HABER

Baykal: "Başbakan'dan mektup bekliyorum"

Deniz Baykal, demokratik açılım sürecine ilişkin kendisine mektup yazacağını açıklayan Başbakan Erdoğan'dan hala mektup beklediğini söyledi.

İSTANBUL (İHA) - Cumhuriyet Halk Partisi (CHP) Genel Başkanı Deniz Baykal, demokratik açılım sürecine ilişkin kendisine mektup yazacağını açıklayan Başbakan Erdoğan'dan hala mektup beklediğini söyledi. Ortada bir tutarsızlık ve çelişkiler yumağı olduğunu belirten Baykal, "Hükümetin önce ne yapabileceğini doğru saptaması, ne yapmak istediğine doğru karar vermesi ve onu yapmak için yola çıktığını kamuoyuna dürüstçe ilan etmesi gerekir" dedi.
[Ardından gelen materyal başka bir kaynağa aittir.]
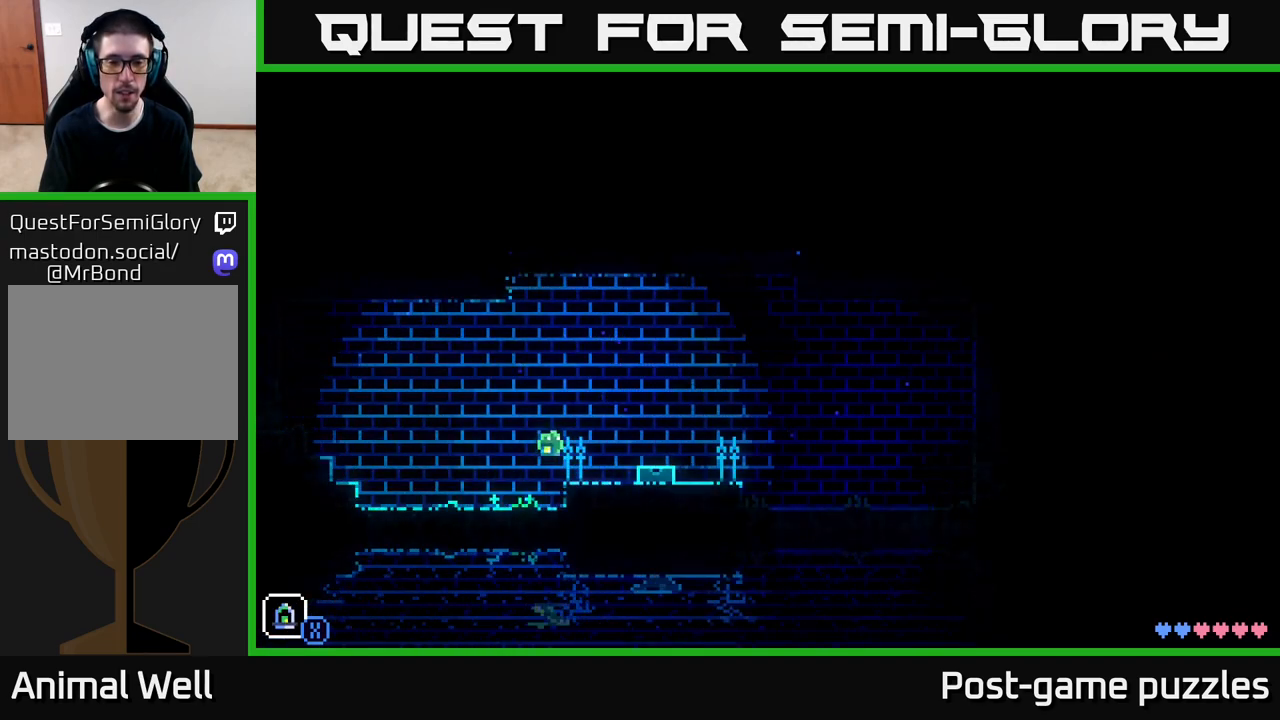
{"buttons": [], "left_stick": "center", "right_stick": "center", "events": [[117, "A", "up"], [267, "left_stick", "center"], [350, "SELECT", "down"], [500, "SELECT", "up"]]}
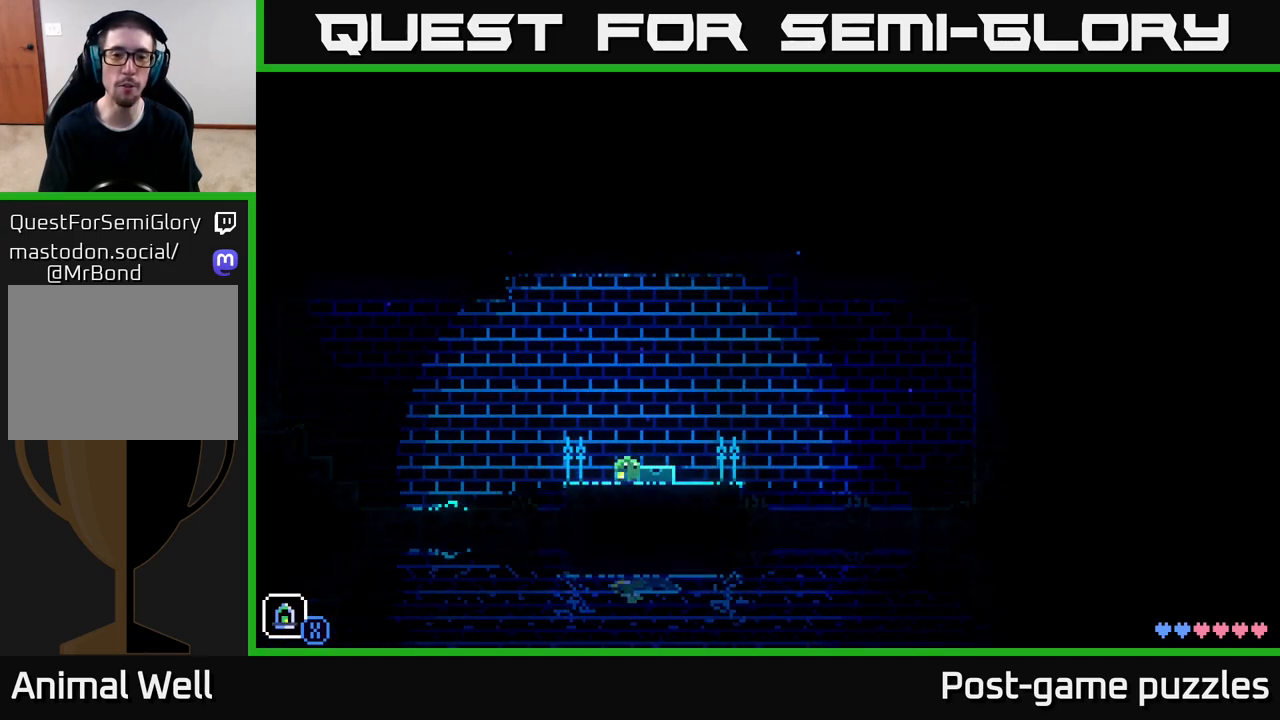
{"buttons": [], "left_stick": "center", "right_stick": "center", "events": [[167, "SELECT", "down"], [317, "SELECT", "up"]]}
Deniz Baykal, komutanı olan emekli albay Selçuk Kulen'in Levent Camii'nde düzenlenen cenaze törenine katıldı. Törene CHP Milletvekili Mehmet Sevigen ile İl Başkanı Gürsel Tekin de katıldı. Baykal, basın mensuplarının soruları üzerine Selçuk Kulen ile olan anılarını anlattı. 12 Mart döneminde Deniz Kuvvetleri'nde yedek subay olarak görev yaptığını anlatan Baykal, "O zaman deniz yedek subay okulu Yassı Ada'daydı. 6 ay orda eğitim gördük ve sonrasında ben İskenderun'a tayin edildim. İskenderun'da 12 Mart

şartları içinde siyasetle de ilişkisi olan bir genç öğretim üyesi olarak dikkatle izlendim. Bize kaygı ve kuşkuyla baktılar. O ortamda Selçuk Yarbay bana çok yakın ilgi gösterdi. güven ve sevgi ile beni sahiplendi. o güç günleri taşımamda büyük yardımları oldu. Kendisine daima içimde şükran duymuşumdur" diye konuştu.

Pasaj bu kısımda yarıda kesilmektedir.